I marina rappresentano solo il 15% dell’offerta di posti barca in Italia e solitamente sono già in grado di erogare tutti i servizi necessari. I punti d’ormeggio e i porti polifunzionali, invece, necessitano di una riconversione turistica per ospitare yacht e navi da diporto. Lo sviluppo della portualità dagli anni ’70 in poi ha visto l’intervento dei privati in concessione e, logicamente, un privato che investe in un porto turistico ha la necessità di rientrare in fretta dell’investimento. Si è proceduto quindi a quella che si definisce, anche se impropriamente, la “vendita” dei posti barca. Il termine “vendita” è poco corretto perché non si vende il demanio, ma il concetto è che le società che hanno realizzato i marina tendevano a cedere il diritto di ormeggio per tutta la durata della concessione, esempio per 50 anni, anziché gestire gli ormeggi per lungo periodo. Questo ha determinato che si creassero i cosiddetti “porti parcheggio”, dove l’utente tipo era un armatore di una barca da 12 o 15 metri che abitava a 150 km dal porto e che la utilizzava per la crociera estiva e nei fine settimana. La nautica è cambiata e quel genere di utente è oggi numericamente in minoranza. Non solo è aumentata la taglia degli yacht, ma è anche cresciuto il charter e in generale l’esigenza di un porto di transito. Spesso un mega yacht sosta in un porto per il refitting, in un altro per svernare con tutto l’equipaggio e poi, durante la stagione, naviga in altre zone ancora.

• **Voci da una fonte di dati**

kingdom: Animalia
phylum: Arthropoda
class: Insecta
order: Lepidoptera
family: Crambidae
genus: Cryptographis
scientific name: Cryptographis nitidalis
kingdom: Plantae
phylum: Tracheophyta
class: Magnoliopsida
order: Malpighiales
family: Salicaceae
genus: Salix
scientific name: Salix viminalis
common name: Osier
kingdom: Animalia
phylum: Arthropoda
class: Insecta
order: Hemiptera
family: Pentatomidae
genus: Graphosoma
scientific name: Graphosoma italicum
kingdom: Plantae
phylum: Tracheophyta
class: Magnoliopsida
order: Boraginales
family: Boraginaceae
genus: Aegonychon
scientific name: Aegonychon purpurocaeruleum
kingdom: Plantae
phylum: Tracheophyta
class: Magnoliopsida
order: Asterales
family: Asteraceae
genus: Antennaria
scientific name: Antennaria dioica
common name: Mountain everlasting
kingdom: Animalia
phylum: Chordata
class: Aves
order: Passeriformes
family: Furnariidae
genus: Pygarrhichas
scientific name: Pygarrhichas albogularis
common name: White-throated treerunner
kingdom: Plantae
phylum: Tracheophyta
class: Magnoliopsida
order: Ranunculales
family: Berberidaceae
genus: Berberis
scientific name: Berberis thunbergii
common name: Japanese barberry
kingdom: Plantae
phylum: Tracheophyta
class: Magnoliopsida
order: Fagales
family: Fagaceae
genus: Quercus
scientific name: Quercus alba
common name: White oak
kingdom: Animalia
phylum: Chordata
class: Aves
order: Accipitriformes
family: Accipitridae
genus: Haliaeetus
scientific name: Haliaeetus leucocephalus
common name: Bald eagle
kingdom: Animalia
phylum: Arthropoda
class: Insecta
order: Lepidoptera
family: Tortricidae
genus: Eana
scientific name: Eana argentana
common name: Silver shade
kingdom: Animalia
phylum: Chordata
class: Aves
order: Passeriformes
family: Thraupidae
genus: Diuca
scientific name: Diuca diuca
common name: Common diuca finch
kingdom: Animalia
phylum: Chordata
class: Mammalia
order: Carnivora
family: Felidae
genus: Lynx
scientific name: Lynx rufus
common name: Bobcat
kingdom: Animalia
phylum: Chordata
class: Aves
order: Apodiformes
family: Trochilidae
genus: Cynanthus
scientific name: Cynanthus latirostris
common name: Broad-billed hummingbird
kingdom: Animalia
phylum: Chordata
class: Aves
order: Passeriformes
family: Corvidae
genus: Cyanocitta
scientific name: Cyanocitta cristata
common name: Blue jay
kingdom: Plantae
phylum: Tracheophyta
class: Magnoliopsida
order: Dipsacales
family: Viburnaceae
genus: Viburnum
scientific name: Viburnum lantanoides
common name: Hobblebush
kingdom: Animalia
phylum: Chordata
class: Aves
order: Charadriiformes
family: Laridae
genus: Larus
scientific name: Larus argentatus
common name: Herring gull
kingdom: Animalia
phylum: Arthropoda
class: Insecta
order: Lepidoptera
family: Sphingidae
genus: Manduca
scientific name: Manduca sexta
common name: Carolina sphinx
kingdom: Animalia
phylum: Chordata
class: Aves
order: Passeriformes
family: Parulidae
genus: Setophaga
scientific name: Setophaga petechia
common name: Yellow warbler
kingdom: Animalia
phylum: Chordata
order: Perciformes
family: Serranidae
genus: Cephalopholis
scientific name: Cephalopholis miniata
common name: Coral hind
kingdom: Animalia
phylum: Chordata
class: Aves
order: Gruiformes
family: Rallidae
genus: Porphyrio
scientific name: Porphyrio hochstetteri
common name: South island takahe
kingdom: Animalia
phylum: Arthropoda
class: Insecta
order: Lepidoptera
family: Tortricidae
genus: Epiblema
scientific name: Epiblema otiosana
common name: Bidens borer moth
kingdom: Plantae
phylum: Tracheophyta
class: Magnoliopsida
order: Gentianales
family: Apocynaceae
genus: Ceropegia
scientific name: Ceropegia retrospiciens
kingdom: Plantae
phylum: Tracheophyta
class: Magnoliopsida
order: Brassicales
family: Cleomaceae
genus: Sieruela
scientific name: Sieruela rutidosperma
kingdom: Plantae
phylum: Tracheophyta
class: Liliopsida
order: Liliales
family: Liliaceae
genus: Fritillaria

• **COMPITI DELL'ESERCIZIO**
- a) Rispondi alle seguenti domande sul testo sui porti turistici.
(i) Quale percentuale dell'offerta di posti barca in Italia rappresentano i marina?
(ii) Da quando lo sviluppo della portualità ha visto l'intervento dei privati in concessione?
(iii) Per quanti anni, nell'esempio indicato, veniva ceduto il diritto di ormeggio?
- b) Indica se ciascuna delle seguenti affermazioni concorda con il testo sui porti turistici. Per ognuna rispondi sì o no e cita le parole del testo che lo stabiliscono.
(i) I punti d'ormeggio sono già in grado di erogare tutti i servizi necessari.
(ii) Il termine "vendita" è poco corretto perché il demanio non si vende.
(iii) L'utente tipo dei "porti parcheggio" è oggi la maggioranza.

• **RISPOSTE IN ORDINE**
- a)
(i) Il 15%.
(ii) Dagli anni '70 in poi.
(iii) Per 50 anni.

- b)
(i) No: «I punti d’ormeggio e i porti polifunzionali, invece, necessitano di una riconversione turistica per ospitare yacht e navi da diporto.»
(ii) Sì: «Il termine “vendita” è poco corretto perché non si vende il demanio»
(iii) No: «quel genere di utente è oggi numericamente in minoranza»